**ACCIONES REQUERIDAS:**
a. En el texto sobre Matmata, ¿cuántas de las 300 casas excavadas en la tierra quedan todavía?
b. Prolongue el texto sobre Matmata a partir de su última oración.

**EXTRACTO DE LA PÁGINA:**
--------------------------------------------------
Esa lucha tan tenaz como desigual ha ido mermando a los matmata y de sus 300 casas excavadas en las entrañas de la tierra (una inmejorable protección contra las altas temperaturas diurnas y el frío de las noches del desierto) ya sólo quedan una treintena. Algunos hoteles, eso sí, construyen réplicas de las viviendas trogloditas para los húespedes como reclamo turístico. Matmata intenta rentabilizar el atractivo que despierta en la mirada occidental la forma de vida de sus ancestros. Pero esta tribu bereber no sólo está perdiendo la pugna con el desierto. El progreso también se ha cruzado en su camino y los jóvenes hace tiempo que prefieren huir de la desolación de una tradición que les recluye en cuevas y buscar fortuna en Eldorado turístico de la isla de Djerba o de las playas de Hammamet.
La matriarca de una de las viviendas trogloditas nos recibe en el patio con una resignada hospitalidad
Las viviendas que resisten en pie lo hacen gracias a la generosidad de los turistas, un comentario recurrente en estas tesituras que me obliga a reflexionar sobre si fue antes el huevo o la gallina. La matriarca de una de ellas nos recibe con una resignada hospitalidad en el patio al que se asoma la pared de piedra donde está excavada su casa. En la puerta está dibujada la mano de Fátima y un pez, invocando la protección de Alá para ella y los suyos.
La mujer es casi octogenaria y se deja fotografiar a cambio de la voluntad. Vive con su hijo, con el que nos topamos en una de las habitaciones. Se acaba de divorciar y ha vuelto al hogar a rumiar su nueva vida y lamerse las heridas de una separación y la lejanía de sus dos hijas, que se han quedado en la ciudad. Ha vuelto a su madre, en definitiva. El comportamiento del género humano, en la aridez del desierto o en la gran ciudad, no es tan dispar como a veces pensamos. Nos parecemos demasiado.
--------------------------------------------------
**MATERIAL PROPORCIONADO:**
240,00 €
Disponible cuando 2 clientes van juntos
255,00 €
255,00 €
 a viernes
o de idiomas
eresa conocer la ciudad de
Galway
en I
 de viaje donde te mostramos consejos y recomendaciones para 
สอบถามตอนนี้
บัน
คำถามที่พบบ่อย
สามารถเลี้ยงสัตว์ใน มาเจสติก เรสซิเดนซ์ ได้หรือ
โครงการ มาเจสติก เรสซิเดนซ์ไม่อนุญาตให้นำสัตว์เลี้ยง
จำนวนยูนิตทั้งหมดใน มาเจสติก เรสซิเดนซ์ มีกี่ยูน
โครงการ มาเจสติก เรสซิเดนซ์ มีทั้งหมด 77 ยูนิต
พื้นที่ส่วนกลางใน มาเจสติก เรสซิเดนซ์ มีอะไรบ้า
--------------------------------------------------
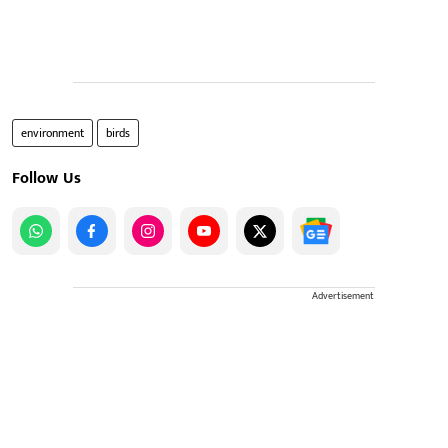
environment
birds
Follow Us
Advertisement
--------------------------------------------------
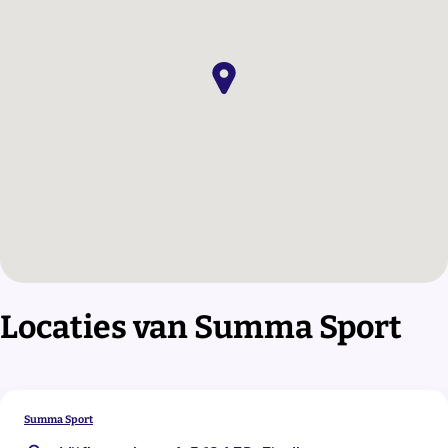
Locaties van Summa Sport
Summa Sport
--------------------------------------------------
**RESPUESTAS POR APARTADO:**
a. Ya sólo quedan una treintena.

b.
Conmueve que te dejen contemplar su prehistórica forma de vida a cambio de una propina incierta
Recorro la cueva preguntándome si realmente vivirán aquí. Así lo indican una pequeña nevera, unos fogones, la muda tendida a secar al sol junto a unos dátiles y el puñado de gallinas que merodean entre los cactus. También los recipientes en los que muelen el grano o la despensa en la que hacen acopio de provisiones. En otra estancia hay una adolescente, imagino que nieta de nuestra anfitriona, que también parece resignada a la enésima visita de los turistas. Pese a todo, conmueve que te dejen contemplar su prehistórica forma de vida a cambio de una propina incierta.
La esencia de este pueblo se agazapa en las entrañas del desierto voraz
En este paisaje lunar de chumberas y «wadis» (cauces secos), de palmeras que son escudos frente al desierto, de cerros pintados al carboncillo, los matmata han desafiado al tiempo sabiendo que la partida está perdida de antemano, que el futuro se les escurre entre las manos y aleja a las jóvenes generaciones de la esencia de su pueblo, ésa que se agazapa en las entrañas del desierto voraz.